2.1 Les formes localement avancées représentent 14% des cas (registre de la Côte-d’Or). Ces tumeurs envahissent les organes ou les structures de voisinage. Cet envahissement peut être tumoral ou inflammatoire. Seul l’examen anatomopathologique peut en déterminer la part respective.

Recommandations :
Nécessité d’une exérèse monobloc des organes supposés envahis sans dissection ni rupture de la pièce car le risque de dissémination intrapéritonéale et l’aggravation du pronostic sont bien établis. Les biopsies sont prohibées.
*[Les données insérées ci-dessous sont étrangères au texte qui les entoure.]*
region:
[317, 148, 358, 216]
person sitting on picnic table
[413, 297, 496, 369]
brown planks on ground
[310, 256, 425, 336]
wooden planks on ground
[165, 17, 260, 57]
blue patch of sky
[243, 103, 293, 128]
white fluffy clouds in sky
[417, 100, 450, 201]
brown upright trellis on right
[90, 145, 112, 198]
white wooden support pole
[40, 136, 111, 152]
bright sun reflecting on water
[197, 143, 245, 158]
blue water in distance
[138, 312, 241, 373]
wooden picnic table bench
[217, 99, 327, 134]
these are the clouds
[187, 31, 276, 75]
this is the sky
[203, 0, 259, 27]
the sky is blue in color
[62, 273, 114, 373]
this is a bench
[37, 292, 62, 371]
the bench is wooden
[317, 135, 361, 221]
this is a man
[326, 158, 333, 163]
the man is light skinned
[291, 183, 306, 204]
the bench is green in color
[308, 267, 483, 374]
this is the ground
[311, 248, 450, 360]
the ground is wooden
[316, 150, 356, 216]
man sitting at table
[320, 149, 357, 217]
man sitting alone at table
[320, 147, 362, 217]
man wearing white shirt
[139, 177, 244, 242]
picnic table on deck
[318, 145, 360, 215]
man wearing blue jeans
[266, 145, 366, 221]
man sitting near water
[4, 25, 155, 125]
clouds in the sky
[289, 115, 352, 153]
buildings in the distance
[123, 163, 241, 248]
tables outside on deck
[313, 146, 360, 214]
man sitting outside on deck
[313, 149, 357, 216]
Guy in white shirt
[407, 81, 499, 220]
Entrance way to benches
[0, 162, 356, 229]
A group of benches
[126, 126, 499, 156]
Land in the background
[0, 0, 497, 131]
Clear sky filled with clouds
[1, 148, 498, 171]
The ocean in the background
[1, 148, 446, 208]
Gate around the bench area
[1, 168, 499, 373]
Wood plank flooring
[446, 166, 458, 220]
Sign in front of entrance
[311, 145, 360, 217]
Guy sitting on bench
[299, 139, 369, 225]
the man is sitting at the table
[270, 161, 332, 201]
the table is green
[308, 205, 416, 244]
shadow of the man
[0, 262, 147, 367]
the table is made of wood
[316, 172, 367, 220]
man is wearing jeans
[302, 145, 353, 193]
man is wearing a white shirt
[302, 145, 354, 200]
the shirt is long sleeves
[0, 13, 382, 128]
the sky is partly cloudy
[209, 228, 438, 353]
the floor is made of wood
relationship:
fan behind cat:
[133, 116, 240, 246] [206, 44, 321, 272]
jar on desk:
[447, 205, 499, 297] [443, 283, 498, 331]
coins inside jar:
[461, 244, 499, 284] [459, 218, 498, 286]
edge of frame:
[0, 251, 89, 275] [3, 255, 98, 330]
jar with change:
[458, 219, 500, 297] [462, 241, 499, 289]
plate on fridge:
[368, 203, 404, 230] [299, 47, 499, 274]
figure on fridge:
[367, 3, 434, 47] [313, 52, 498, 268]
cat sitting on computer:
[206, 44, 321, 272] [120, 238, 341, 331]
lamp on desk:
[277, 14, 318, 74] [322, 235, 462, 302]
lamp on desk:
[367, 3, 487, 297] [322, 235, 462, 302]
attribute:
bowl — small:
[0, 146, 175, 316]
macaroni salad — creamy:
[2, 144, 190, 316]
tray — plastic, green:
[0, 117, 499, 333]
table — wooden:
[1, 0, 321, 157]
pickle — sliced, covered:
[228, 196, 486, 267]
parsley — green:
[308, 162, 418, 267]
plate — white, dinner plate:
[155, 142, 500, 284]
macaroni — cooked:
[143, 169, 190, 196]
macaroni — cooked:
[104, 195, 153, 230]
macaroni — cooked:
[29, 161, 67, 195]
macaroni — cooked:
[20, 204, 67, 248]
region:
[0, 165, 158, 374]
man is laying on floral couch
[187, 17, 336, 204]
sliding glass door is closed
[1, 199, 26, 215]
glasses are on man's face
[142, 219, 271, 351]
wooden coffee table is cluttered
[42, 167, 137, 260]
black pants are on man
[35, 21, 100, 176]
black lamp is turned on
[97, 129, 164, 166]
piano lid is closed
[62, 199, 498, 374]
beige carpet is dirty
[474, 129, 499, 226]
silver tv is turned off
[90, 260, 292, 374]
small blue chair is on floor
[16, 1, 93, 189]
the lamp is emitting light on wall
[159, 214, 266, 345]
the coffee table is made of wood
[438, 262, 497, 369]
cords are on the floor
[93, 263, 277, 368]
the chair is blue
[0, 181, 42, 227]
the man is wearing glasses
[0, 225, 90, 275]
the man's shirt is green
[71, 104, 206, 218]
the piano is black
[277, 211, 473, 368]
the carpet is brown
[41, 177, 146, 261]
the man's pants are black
Ce type de chirurgie, en l’absence d’un traitement efficace, semble justifié même chez les sujets âgés et même si l’exérèse est palliative. Elle doit être préférée aux dérivations internes.

2.2 Les récidives locorégionales (RLR) apparaissent dans environ 15% des cas. Le taux de résécabilité n’excède pas 20%. Le taux de résection curative est de l’ordre de 0,2 à 2%.

Recommandations :
La résection des RLR isolées doit être réalisée chaque fois que possible. Les résections palliatives n’améliorent pas le pronostic mais peuvent améliorer le confort du patient. En cas de résidu tumoral, celui-ci est clippé pour une éventuelle radiothérapie postopératoire.

3 Place de la chimiothérapie dans les cancers coliques localement avancés et/ou métastatiques

Par rapport au traitement seulement symptomatique, la chimiothérapie améliore la survie et le confort de vie des patients. En première ligne, une chimiothérapie immédiate est supérieure à la chimiothérapie instaurée à l’apparition des symptômes. En deuxième ligne, le traitement optimal, et notamment la place des nouvelles molécules, ne sont pas définis.

Recommandations :

- choix d’un protocole de chimiothérapie peu toxique et réalisable en ambulatoire ; le protocole LV 5FU2 par exemple répond à ces critères,
- abandon de la chimiothérapie ou changement de protocole en cas de progression tumorale après 2 mois,
- inclusion dans un essai thérapeutique chaque fois que possible,
- recours à un avis chirurgical en cas de réponse favorable à la chimiothérapie et maladie touchant un seul organe,
- en cas de progression tumorale, le maintien par l’équipe d’un traitement symptomatique et d’un soutien psychologique est indispensable. A toutes les étapes, la qualité de vie doit être privilégiée. En cas de situation dépassée, les soins palliatifs doivent être envisagés. La prise en charge de la douleur et l’accompagnement du malade et de sa famille sont essentiels.